Work request:
Turn the data below into a numbered list, one line per number, leaving out the blank lines.

Input for this task:
****

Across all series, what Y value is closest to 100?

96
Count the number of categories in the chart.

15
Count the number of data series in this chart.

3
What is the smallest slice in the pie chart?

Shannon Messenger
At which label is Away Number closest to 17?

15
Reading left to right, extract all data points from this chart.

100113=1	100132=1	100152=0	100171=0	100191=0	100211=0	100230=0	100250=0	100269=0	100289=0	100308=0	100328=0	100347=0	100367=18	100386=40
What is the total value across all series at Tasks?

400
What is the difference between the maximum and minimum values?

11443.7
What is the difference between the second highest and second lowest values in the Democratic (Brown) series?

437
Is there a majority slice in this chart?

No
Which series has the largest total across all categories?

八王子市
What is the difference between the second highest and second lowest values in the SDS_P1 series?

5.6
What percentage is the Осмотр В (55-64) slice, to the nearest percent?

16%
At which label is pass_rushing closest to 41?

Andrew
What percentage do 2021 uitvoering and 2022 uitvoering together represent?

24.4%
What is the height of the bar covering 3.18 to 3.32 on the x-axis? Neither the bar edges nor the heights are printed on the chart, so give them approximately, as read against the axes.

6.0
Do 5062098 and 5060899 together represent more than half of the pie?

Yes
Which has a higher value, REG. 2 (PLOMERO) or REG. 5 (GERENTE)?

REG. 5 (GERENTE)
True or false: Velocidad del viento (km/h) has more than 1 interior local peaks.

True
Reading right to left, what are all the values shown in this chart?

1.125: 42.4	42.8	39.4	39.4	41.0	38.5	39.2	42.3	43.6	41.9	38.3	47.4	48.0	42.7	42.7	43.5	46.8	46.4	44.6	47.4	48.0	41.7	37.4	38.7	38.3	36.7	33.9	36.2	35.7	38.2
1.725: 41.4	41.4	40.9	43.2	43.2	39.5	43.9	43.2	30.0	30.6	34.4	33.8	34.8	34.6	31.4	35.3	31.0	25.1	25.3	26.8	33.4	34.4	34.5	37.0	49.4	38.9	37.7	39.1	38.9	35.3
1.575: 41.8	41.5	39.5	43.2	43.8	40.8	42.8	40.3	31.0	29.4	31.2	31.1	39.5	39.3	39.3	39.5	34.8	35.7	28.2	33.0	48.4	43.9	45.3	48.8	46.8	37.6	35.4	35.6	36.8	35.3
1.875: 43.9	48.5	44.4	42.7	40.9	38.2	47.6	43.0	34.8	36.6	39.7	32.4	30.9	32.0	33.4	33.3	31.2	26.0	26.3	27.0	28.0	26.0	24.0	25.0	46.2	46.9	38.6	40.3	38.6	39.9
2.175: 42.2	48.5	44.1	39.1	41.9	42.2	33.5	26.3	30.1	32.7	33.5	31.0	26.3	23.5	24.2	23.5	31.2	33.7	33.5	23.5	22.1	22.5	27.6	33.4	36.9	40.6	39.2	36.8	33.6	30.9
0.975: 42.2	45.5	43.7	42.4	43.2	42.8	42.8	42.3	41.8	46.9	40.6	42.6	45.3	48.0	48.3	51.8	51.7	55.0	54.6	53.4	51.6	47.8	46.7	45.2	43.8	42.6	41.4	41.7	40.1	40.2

****

Task answer:
1. Across all series, what Y value is closest to 100?
2. 96
3. Count the number of categories in the chart.
4. 15
5. Count the number of data series in this chart.
6. 3
7. What is the smallest slice in the pie chart?
8. Shannon Messenger
9. At which label is Away Number closest to 17?
10. 15
11. Reading left to right, extract all data points from this chart.
12. 100113=1	100132=1	100152=0	100171=0	100191=0	100211=0	100230=0	100250=0	100269=0	100289=0	100308=0	100328=0	100347=0	100367=18	100386=40
13. What is the total value across all series at Tasks?
14. 400
15. What is the difference between the maximum and minimum values?
16. 11443.7
17. What is the difference between the second highest and second lowest values in the Democratic (Brown) series?
18. 437
19. Is there a majority slice in this chart?
20. No
21. Which series has the largest total across all categories?
22. 八王子市
23. What is the difference between the second highest and second lowest values in the SDS_P1 series?
24. 5.6
25. What percentage is the Осмотр В (55-64) slice, to the nearest percent?
26. 16%
27. At which label is pass_rushing closest to 41?
28. Andrew
29. What percentage do 2021 uitvoering and 2022 uitvoering together represent?
30. 24.4%
31. What is the height of the bar covering 3.18 to 3.32 on the x-axis? Neither the bar edges nor the heights are printed on the chart, so give them approximately, as read against the axes.
32. 6.0
33. Do 5062098 and 5060899 together represent more than half of the pie?
34. Yes
35. Which has a higher value, REG. 2 (PLOMERO) or REG. 5 (GERENTE)?
36. REG. 5 (GERENTE)
37. True or false: Velocidad del viento (km/h) has more than 1 interior local peaks.
38. True
39. Reading right to left, what are all the values shown in this chart?
40. 1.125: 42.4	42.8	39.4	39.4	41.0	38.5	39.2	42.3	43.6	41.9	38.3	47.4	48.0	42.7	42.7	43.5	46.8	46.4	44.6	47.4	48.0	41.7	37.4	38.7	38.3	36.7	33.9	36.2	35.7	38.2
41. 1.725: 41.4	41.4	40.9	43.2	43.2	39.5	43.9	43.2	30.0	30.6	34.4	33.8	34.8	34.6	31.4	35.3	31.0	25.1	25.3	26.8	33.4	34.4	34.5	37.0	49.4	38.9	37.7	39.1	38.9	35.3
42. 1.575: 41.8	41.5	39.5	43.2	43.8	40.8	42.8	40.3	31.0	29.4	31.2	31.1	39.5	39.3	39.3	39.5	34.8	35.7	28.2	33.0	48.4	43.9	45.3	48.8	46.8	37.6	35.4	35.6	36.8	35.3
43. 1.875: 43.9	48.5	44.4	42.7	40.9	38.2	47.6	43.0	34.8	36.6	39.7	32.4	30.9	32.0	33.4	33.3	31.2	26.0	26.3	27.0	28.0	26.0	24.0	25.0	46.2	46.9	38.6	40.3	38.6	39.9
44. 2.175: 42.2	48.5	44.1	39.1	41.9	42.2	33.5	26.3	30.1	32.7	33.5	31.0	26.3	23.5	24.2	23.5	31.2	33.7	33.5	23.5	22.1	22.5	27.6	33.4	36.9	40.6	39.2	36.8	33.6	30.9
45. 0.975: 42.2	45.5	43.7	42.4	43.2	42.8	42.8	42.3	41.8	46.9	40.6	42.6	45.3	48.0	48.3	51.8	51.7	55.0	54.6	53.4	51.6	47.8	46.7	45.2	43.8	42.6	41.4	41.7	40.1	40.2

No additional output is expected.